C’è stato un tempo in cui la scuola rappresentava una promessa. Una promessa di emancipazione, di riscatto, di futuro. La scuola di massa, aveva un obiettivo chiaro: alfabetizzare. Dare strumenti minimi e necessari a un’intera popolazione per poter leggere, scrivere, comprendere il mondo. E in questo, va detto, ha funzionato. Ha aperto varchi, ha permesso a intere generazioni di salire qualche gradino in più nella scala sociale, di immaginarsi altrove.
La scuola di oggi
Ma oggi? Oggi sembriamo ancora inchiodati a quella stessa idea di scuola, come se il mondo non fosse cambiato nel frattempo. Nonostante le molteplici innovazioni didattiche introdotte negli ultimi anni, dal cooperative learning alla flipped classroom, dai compiti autentici ai laboratori interdisciplinari, la scuola continua a gravitare attorno a un centro che sembra immobile: il programma.

_Richiesta 1:_
Puoi trascrivere parola per parola tutti i record riportati qui sotto, tralasciando le immagini?

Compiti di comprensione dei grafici
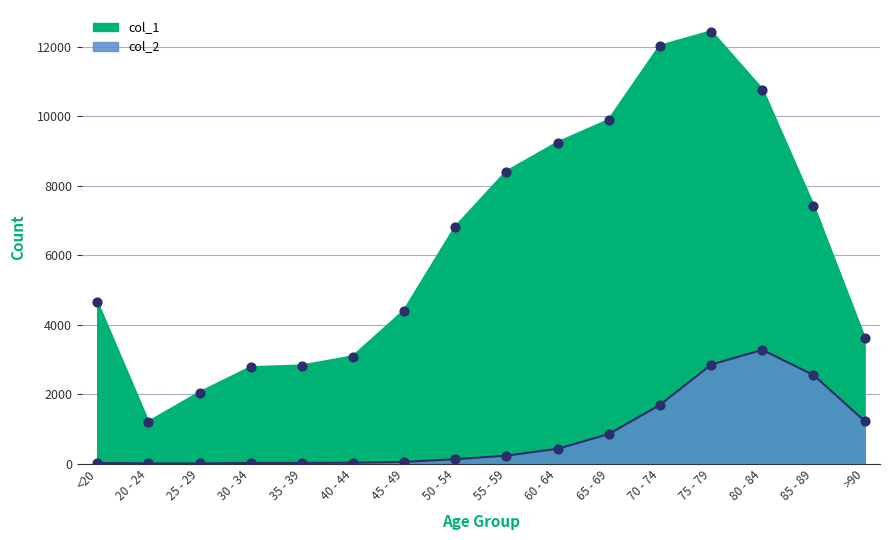

Is the value of col_1 at 25 - 29 greater than the value of col_2 at 20 - 24?

Yes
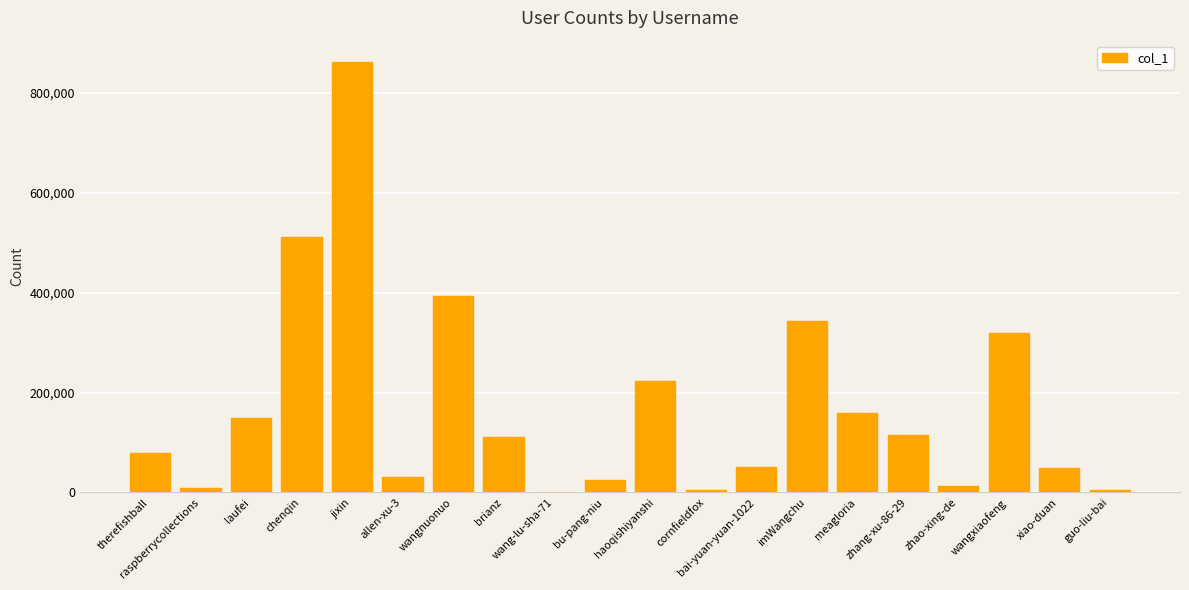

What is the change in value from haoqishiyanshi to wangxiaofeng?

+95513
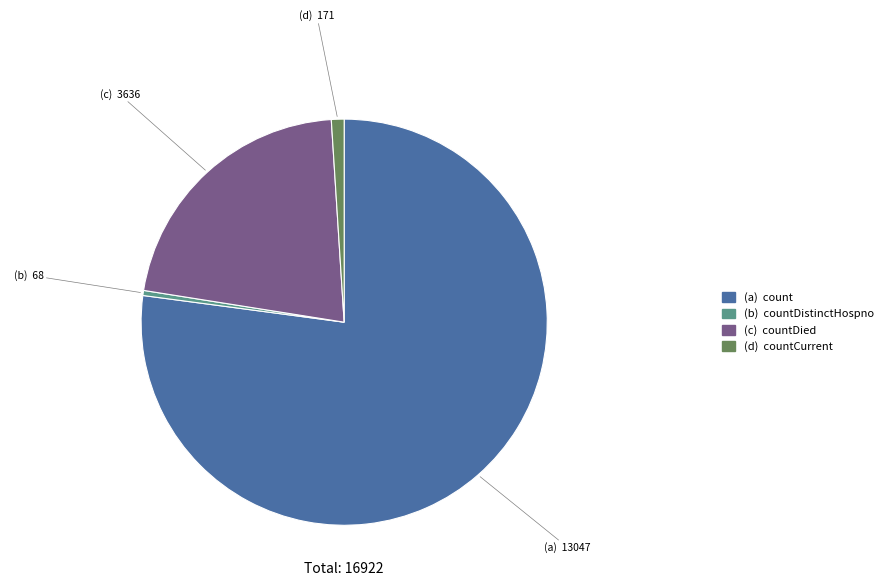

Does any single category account for the majority?

Yes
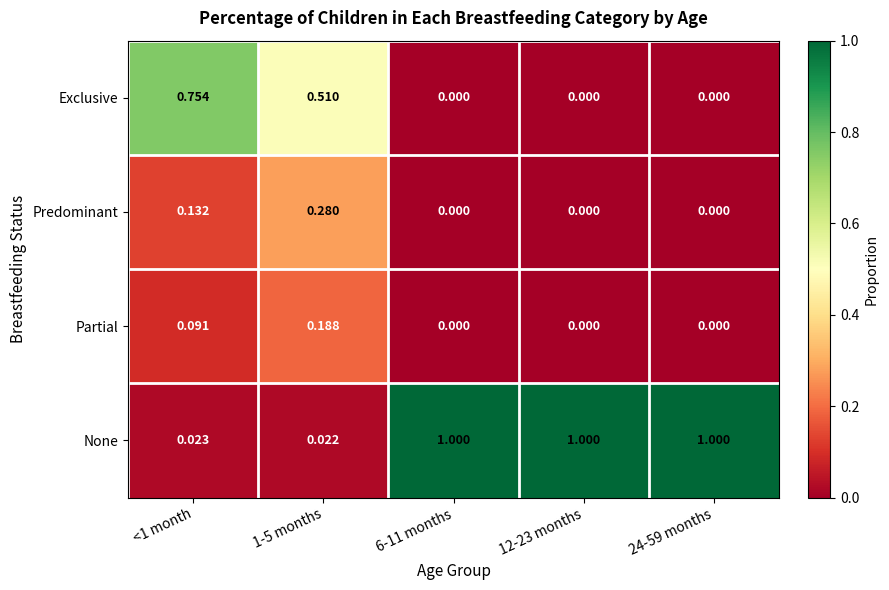

Which series has the largest range (max minus min)?

None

_Richiesta 2:_
Puoi riscrivere l'estratto sulla scuola, partendo da "C’è stato un" e proseguendo fino a "immobile: il programma.", con "curricolo" al posto di "programma"?

_Risultato dell'esercizio 1:_
Is the value of col_1 at 25 - 29 greater than the value of col_2 at 20 - 24?

Yes

What is the change in value from haoqishiyanshi to wangxiaofeng?

+95513

Does any single category account for the majority?

Yes

Which series has the largest range (max minus min)?

None

_Risultato dell'esercizio 2:_
C’è stato un tempo in cui la scuola rappresentava una promessa. Una promessa di emancipazione, di riscatto, di futuro. La scuola di massa, aveva un obiettivo chiaro: alfabetizzare. Dare strumenti minimi e necessari a un’intera popolazione per poter leggere, scrivere, comprendere il mondo. E in questo, va detto, ha funzionato. Ha aperto varchi, ha permesso a intere generazioni di salire qualche gradino in più nella scala sociale, di immaginarsi altrove.
La scuola di oggi
Ma oggi? Oggi sembriamo ancora inchiodati a quella stessa idea di scuola, come se il mondo non fosse cambiato nel frattempo. Nonostante le molteplici innovazioni didattiche introdotte negli ultimi anni, dal cooperative learning alla flipped classroom, dai compiti autentici ai laboratori interdisciplinari, la scuola continua a gravitare attorno a un centro che sembra immobile: il curricolo.